Assess a Coffee Shop in One to Fifteen Seconds

I’m a coffee snob. Bad coffee tastes like garbage and I don’t like the idea of chaining cups together to dodge the caffeine hangover. So I’m perfectly happy with nothing unless I can get an outstanding cup of joe.

In fact, I’m somewhat embarrassed to say, I’d probably order a bottle of water in 99% of the coffee shops on earth. And up until recently that included 100% of the coffee shops in the financial district of NYC where I work.

I’m pleased to report, though, that the coffee revolution is breaking over this city before my eyes and I thought I’d celebrate with a little guide to figuring out if you’ve found yourself in a spot with incredible coffee.

Step 1: look through the door/window. This step will cut out about 98% of the coffee shops you’re likely to run across. You’re looking for hardware, specifically these two items:

coffee2The red circle is showing you a bean grinder (sorry about the quality of the image – this is from my ipod camera at Bluestone which just opened near my office). Specifically, it’s a burr grinder. All high end coffee shops have them and they signal two very important things:

  1. The beans are ground fresh. This means they understand the basics of coffee.
  2. They are a bit obsessed about quality. You see, they aren’t using a blade grinder, which adds a little bit of heat to the beans as it grinds them. Personally I don’t think that this moves the needle too much in terms of flavor but it means that they care enough to spend the extra $300 or whatever it costs for a burr grinder.

Obsession with quality is a very, very important signal because in your 1-15 seconds you can’t observe one of the critical elements to awesome coffee: the quality and freshness of the beans. You need signals correlated with bean quality. And the burr grinder is one.

The green arrow points to the other important piece of kit: an incredibly large and expensive espresso machine.
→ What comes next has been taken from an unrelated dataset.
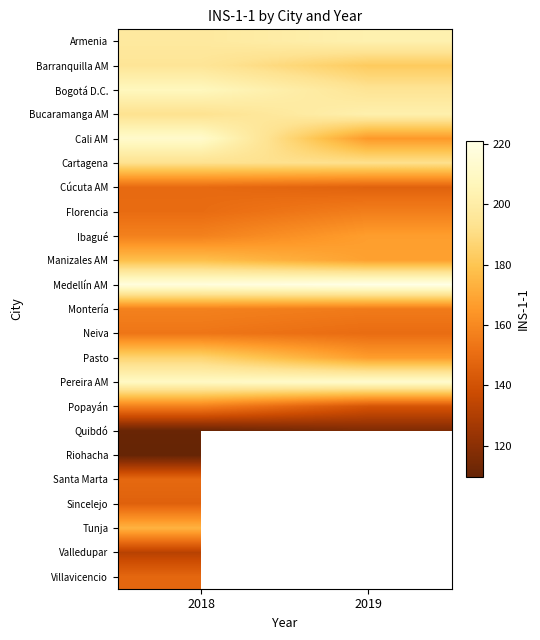

Which category has the highest value across all series?

2019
Now, I don’t care about whether you like espresso drinks or not (I happen to drink them almost exclusively). This machine signals two more things:

  1. They spent $10,000 on a coffee machine. More quality obsession.
  2. These things are hard to use properly. This means you might have a real barista on your hands. BUT you don’t know that yet.

So you need to evaluate the barista. If he/she sucks the it means the owner spent a ton of money but does not care about employing and training people passionate about coffee. In other words, you get an overpriced Dunkin’ Donuts.

But you can’t really get a good view from outside so to evaluate the barista this you’ll probably actually have to walk into the coffee shop. But you only have 5-10 seconds left, so what are you looking for? The tamp.

That little thing in the imaged woman’s left hand in is the basket. That’s what you grind the beans into. The tool in her right hand is the tamp, which is also the verb describing what she is doing. Note two things about this woman’s tamp:

  1. The basket is propped against the table.
  2. Look at the position of her arm: she is putting her shoulder into it!

The key to a great tamp is the pressure. About 30lbs, I’ve heard, will do it. Most poorly trained baristas half-ass the tamp. Sadly enough, a half-assed tamp can wreck even the best espesso pulled from the best machine.

Now there are many many other steps that go into great coffee than what I’ve listed here. And none of these steps I’ve mentioned above, strictly speaking, are necessary for excellent drip coffee. But the point is that you can suss out every one of the above-mentioned signals in a matter of seconds in any coffee shop you choose.

And if your shops passes these tests, you can be pretty sure anything you get from them is going to be fan-freaking-tastic.